[Records provided]

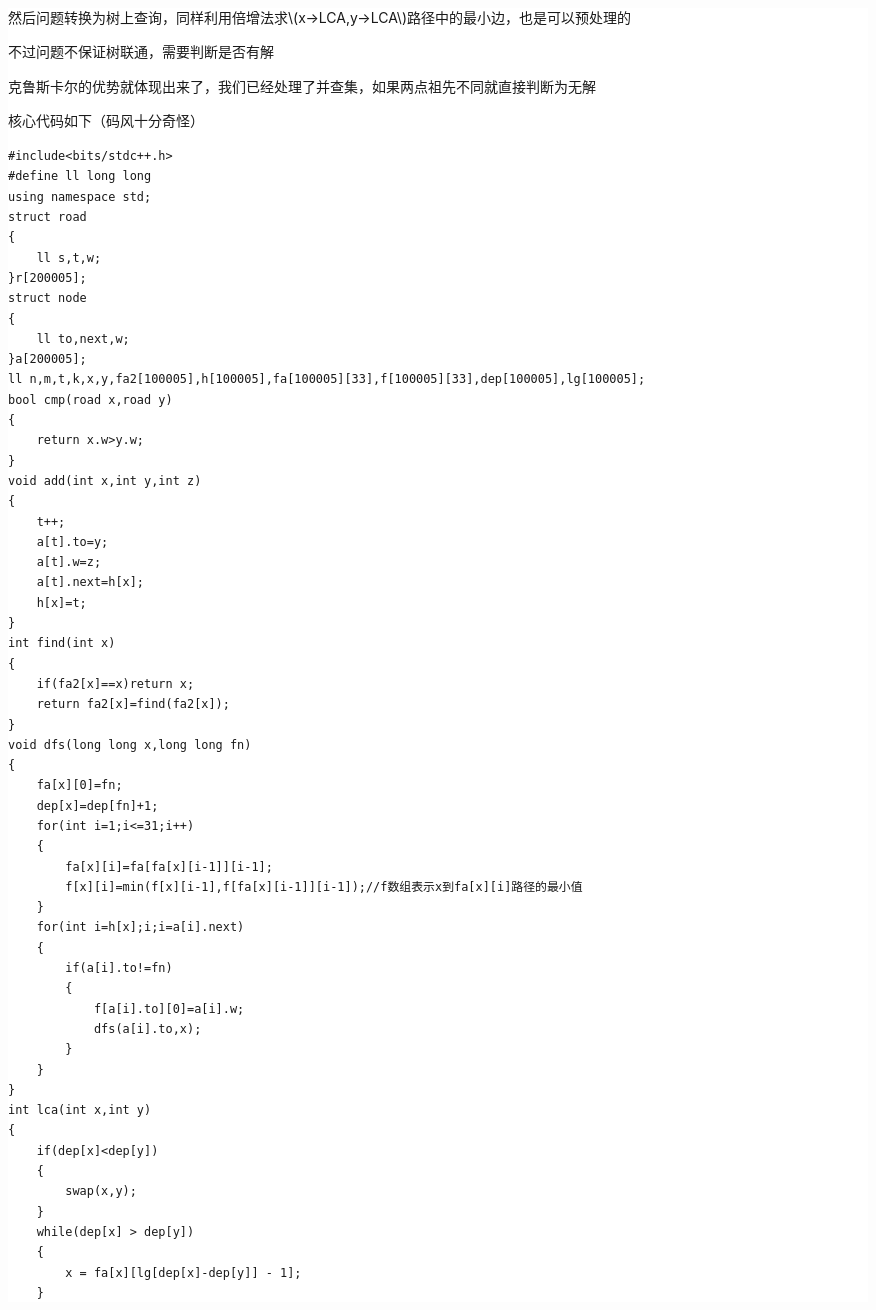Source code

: 然后问题转换为树上查询，同样利用倍增法求\\(x->LCA,y->LCA\\)路径中的最小边，也是可以预处理的

不过问题不保证树联通，需要判断是否有解

克鲁斯卡尔的优势就体现出来了，我们已经处理了并查集，如果两点祖先不同就直接判断为无解

核心代码如下（码风十分奇怪）

    #include<bits/stdc++.h>
    #define ll long long
    using namespace std;
    struct road
    {
        ll s,t,w;
    }r[200005];
    struct node
    {
        ll to,next,w;
    }a[200005];
    ll n,m,t,k,x,y,fa2[100005],h[100005],fa[100005][33],f[100005][33],dep[100005],lg[100005];
    bool cmp(road x,road y)
    {
        return x.w>y.w;
    }
    void add(int x,int y,int z)
    {
        t++;
        a[t].to=y;
        a[t].w=z;
        a[t].next=h[x];
        h[x]=t;
    }
    int find(int x)
    {
        if(fa2[x]==x)return x;
        return fa2[x]=find(fa2[x]);
    }
    void dfs(long long x,long long fn)
    {
        fa[x][0]=fn;
        dep[x]=dep[fn]+1; 
        for(int i=1;i<=31;i++)
        {
            fa[x][i]=fa[fa[x][i-1]][i-1];
            f[x][i]=min(f[x][i-1],f[fa[x][i-1]][i-1]);//f数组表示x到fa[x][i]路径的最小值
        }
        for(int i=h[x];i;i=a[i].next)
        {
            if(a[i].to!=fn)
            {   
                f[a[i].to][0]=a[i].w;
                dfs(a[i].to,x);
            }
        }
    }
    int lca(int x,int y)
    {
        if(dep[x]<dep[y])
        {
            swap(x,y);
        }   
        while(dep[x] > dep[y])
        {
            x = fa[x][lg[dep[x]-dep[y]] - 1];
        }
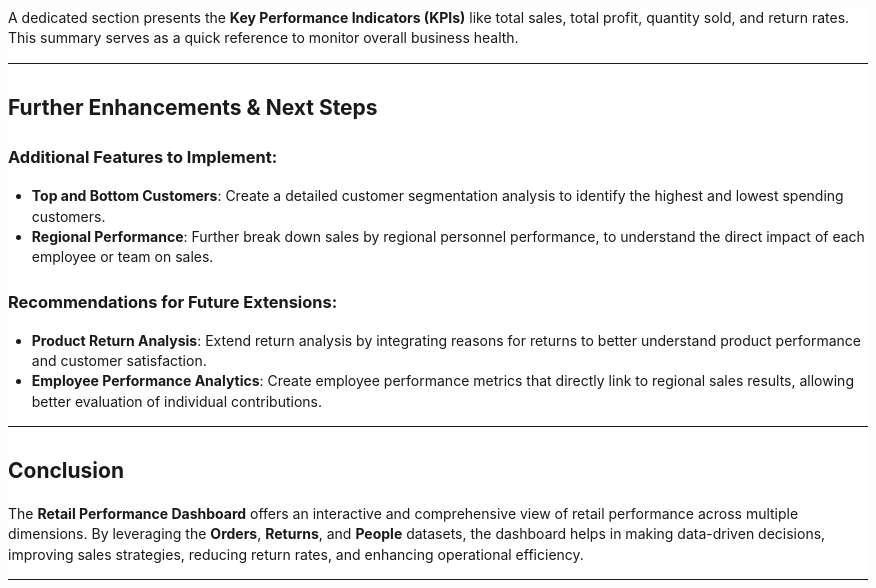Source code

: A dedicated section presents the **Key Performance Indicators (KPIs)** like total sales, total profit, quantity sold, and return rates. This summary serves as a quick reference to monitor overall business health.

---

## Further Enhancements & Next Steps

### Additional Features to Implement:

* **Top and Bottom Customers**: Create a detailed customer segmentation analysis to identify the highest and lowest spending customers.
* **Regional Performance**: Further break down sales by regional personnel performance, to understand the direct impact of each employee or team on sales.

### Recommendations for Future Extensions:

* **Product Return Analysis**: Extend return analysis by integrating reasons for returns to better understand product performance and customer satisfaction.
* **Employee Performance Analytics**: Create employee performance metrics that directly link to regional sales results, allowing better evaluation of individual contributions.

---

## Conclusion

The **Retail Performance Dashboard** offers an interactive and comprehensive view of retail performance across multiple dimensions. By leveraging the **Orders**, **Returns**, and **People** datasets, the dashboard helps in making data-driven decisions, improving sales strategies, reducing return rates, and enhancing operational efficiency.

---


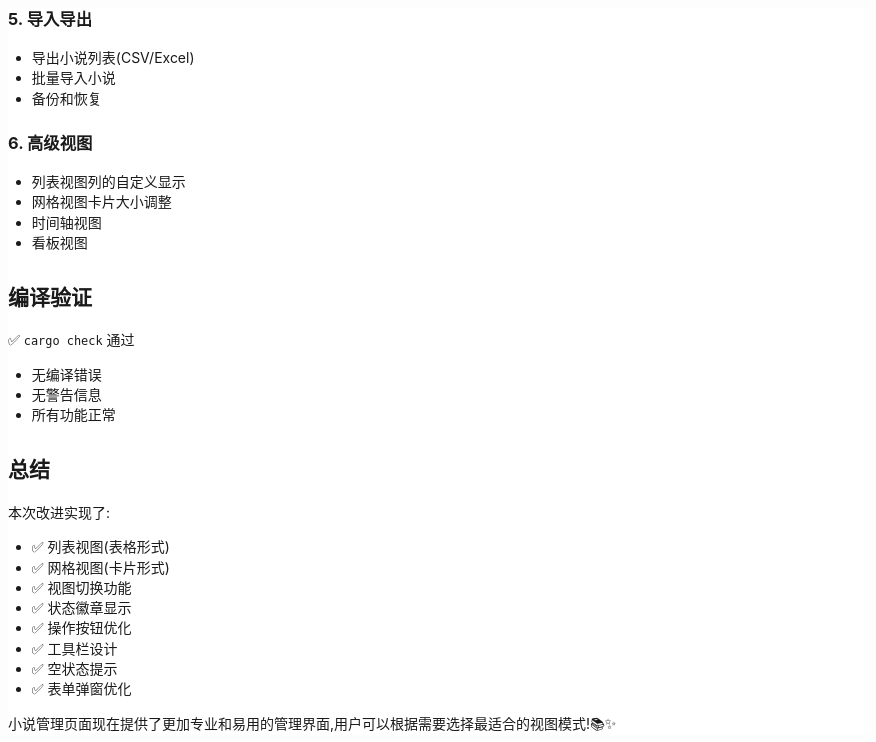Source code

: ### 5. 导入导出
- 导出小说列表(CSV/Excel)
- 批量导入小说
- 备份和恢复

### 6. 高级视图
- 列表视图列的自定义显示
- 网格视图卡片大小调整
- 时间轴视图
- 看板视图

## 编译验证
✅ `cargo check` 通过
- 无编译错误
- 无警告信息
- 所有功能正常

## 总结

本次改进实现了:
- ✅ 列表视图(表格形式)
- ✅ 网格视图(卡片形式)
- ✅ 视图切换功能
- ✅ 状态徽章显示
- ✅ 操作按钮优化
- ✅ 工具栏设计
- ✅ 空状态提示
- ✅ 表单弹窗优化

小说管理页面现在提供了更加专业和易用的管理界面,用户可以根据需要选择最适合的视图模式!📚✨
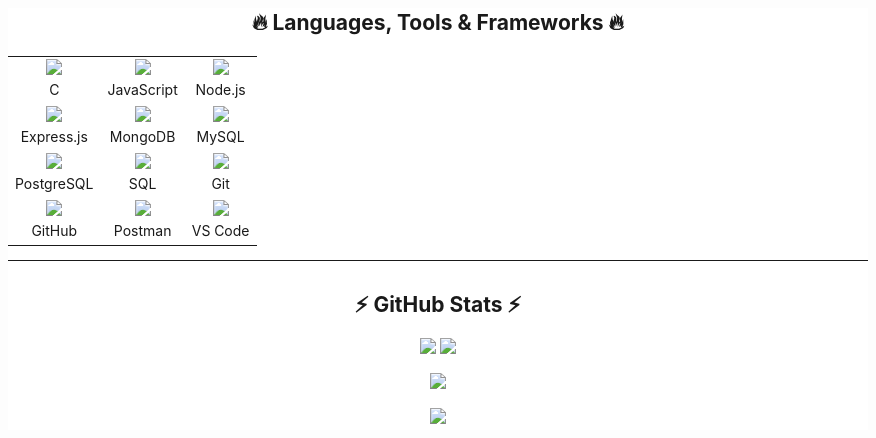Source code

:
<h2 align="center">🔥 Languages, Tools & Frameworks 🔥</h2>

<table align="center">
  <tr>
    <td align="center"><img src="https://skillicons.dev/icons?i=c" height="40"/><br>C</td>
    <td align="center"><img src="https://skillicons.dev/icons?i=javascript" height="40"/><br>JavaScript</td>
    <td align="center"><img src="https://skillicons.dev/icons?i=nodejs" height="40"/><br>Node.js</td>
  </tr>
  <tr>
    <td align="center"><img src="https://skillicons.dev/icons?i=express" height="40"/><br>Express.js</td>
    <td align="center"><img src="https://skillicons.dev/icons?i=mongodb" height="40"/><br>MongoDB</td>
    <td align="center"><img src="https://skillicons.dev/icons?i=mysql" height="40"/><br>MySQL</td>
  </tr>
  <tr>
    <td align="center"><img src="https://skillicons.dev/icons?i=postgres" height="40"/><br>PostgreSQL</td>
    <td align="center"><img src="https://cdn-icons-png.flaticon.com/512/2772/2772128.png" height="40"/><br>SQL</td>
    <td align="center"><img src="https://skillicons.dev/icons?i=git" height="40"/><br>Git</td>
  </tr>
  <tr>
    <td align="center"><img src="https://skillicons.dev/icons?i=github" height="40"/><br>GitHub</td>
    <td align="center"><img src="https://skillicons.dev/icons?i=postman" height="40"/><br>Postman</td>
    <td align="center"><img src="https://skillicons.dev/icons?i=vscode" height="40"/><br>VS Code</td>
  </tr>
</table>

---

<h2 align="center">⚡ GitHub Stats ⚡</h2>
<p align=center>
  <img width="48%" src="https://github-readme-stats.vercel.app/api?username=Ahmed-Hatem22&show_icons=true&theme=react&hide_border=true" />
  <img width="48%" src="https://streak-stats.demolab.com?user=Ahmed-Hatem22&theme=react&hide_border=true" />
</p>

<p align="center">
  <img height=200 src="https://github-readme-stats.vercel.app/api/top-langs/?username=Ahmed-Hatem22&layout=compact&theme=react&hide_border=true"/>
</p>

<p align="center">
  <img src="https://github-readme-activity-graph.vercel.app/graph?username=Ahmed-Hatem22&theme=react-dark&bg_color=20232a&hide_border=true" width="100%"/>
</p>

[/Records provided]

# Exercise
Could you put the records, starting at their first line and ending at the line that contains "### Additional Features", into a Markdown table with a Row column for the row number and a Line column for the line itself, skipping blank lines and leaving the pictures out?

# Answer
| Row | Line |
|---|---|
| 1 | Source code |
| 2 | : 然后问题转换为树上查询，同样利用倍增法求\\(x->LCA,y->LCA\\)路径中的最小边，也是可以预处理的 |
| 3 | 不过问题不保证树联通，需要判断是否有解 |
| 4 | 克鲁斯卡尔的优势就体现出来了，我们已经处理了并查集，如果两点祖先不同就直接判断为无解 |
| 5 | 核心代码如下（码风十分奇怪） |
| 6 |     #include<bits/stdc++.h> |
| 7 |     #define ll long long |
| 8 |     using namespace std; |
| 9 |     struct road |
| 10 |     { |
| 11 |         ll s,t,w; |
| 12 |     }r[200005]; |
| 13 |     struct node |
| 14 |     { |
| 15 |         ll to,next,w; |
| 16 |     }a[200005]; |
| 17 |     ll n,m,t,k,x,y,fa2[100005],h[100005],fa[100005][33],f[100005][33],dep[100005],lg[100005]; |
| 18 |     bool cmp(road x,road y) |
| 19 |     { |
| 20 |         return x.w>y.w; |
| 21 |     } |
| 22 |     void add(int x,int y,int z) |
| 23 |     { |
| 24 |         t++; |
| 25 |         a[t].to=y; |
| 26 |         a[t].w=z; |
| 27 |         a[t].next=h[x]; |
| 28 |         h[x]=t; |
| 29 |     } |
| 30 |     int find(int x) |
| 31 |     { |
| 32 |         if(fa2[x]==x)return x; |
| 33 |         return fa2[x]=find(fa2[x]); |
| 34 |     } |
| 35 |     void dfs(long long x,long long fn) |
| 36 |     { |
| 37 |         fa[x][0]=fn; |
| 38 |         dep[x]=dep[fn]+1;  |
| 39 |         for(int i=1;i<=31;i++) |
| 40 |         { |
| 41 |             fa[x][i]=fa[fa[x][i-1]][i-1]; |
| 42 |             f[x][i]=min(f[x][i-1],f[fa[x][i-1]][i-1]);//f数组表示x到fa[x][i]路径的最小值 |
| 43 |         } |
| 44 |         for(int i=h[x];i;i=a[i].next) |
| 45 |         { |
| 46 |             if(a[i].to!=fn) |
| 47 |             {    |
| 48 |                 f[a[i].to][0]=a[i].w; |
| 49 |                 dfs(a[i].to,x); |
| 50 |             } |
| 51 |         } |
| 52 |     } |
| 53 |     int lca(int x,int y) |
| 54 |     { |
| 55 |         if(dep[x]<dep[y]) |
| 56 |         { |
| 57 |             swap(x,y); |
| 58 |         }    |
| 59 |         while(dep[x] > dep[y]) |
| 60 |         { |
| 61 |             x = fa[x][lg[dep[x]-dep[y]] - 1]; |
| 62 |         } |
| 63 | Source code |
| 64 | : A dedicated section presents the **Key Performance Indicators (KPIs)** like total sales, total profit, quantity sold, and return rates. This summary serves as a quick reference to monitor overall business health. |
| 65 | --- |
| 66 | ## Further Enhancements & Next Steps |
| 67 | ### Additional Features to Implement: |